## SHORT TASK:
Can you recast the lines of the material below as a numbered list, dropping any blank lines and leaving the pictures out?

══ MATERIAL PROVIDED ══

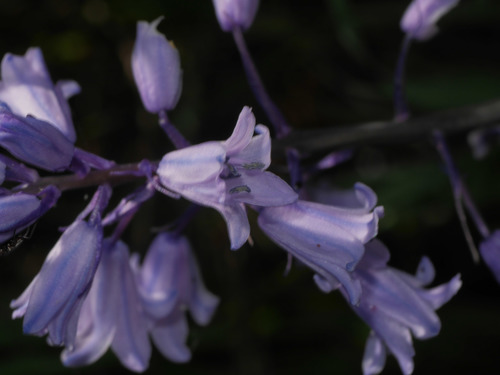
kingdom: Plantae
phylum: Tracheophyta
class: Liliopsida
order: Asparagales
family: Asparagaceae
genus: Hyacinthoides
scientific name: Hyacinthoides hispanica
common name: Spanish bluebell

═══

## REPLY:
1. kingdom: Plantae
2. phylum: Tracheophyta
3. class: Liliopsida
4. order: Asparagales
5. family: Asparagaceae
6. genus: Hyacinthoides
7. scientific name: Hyacinthoides hispanica
8. common name: Spanish bluebell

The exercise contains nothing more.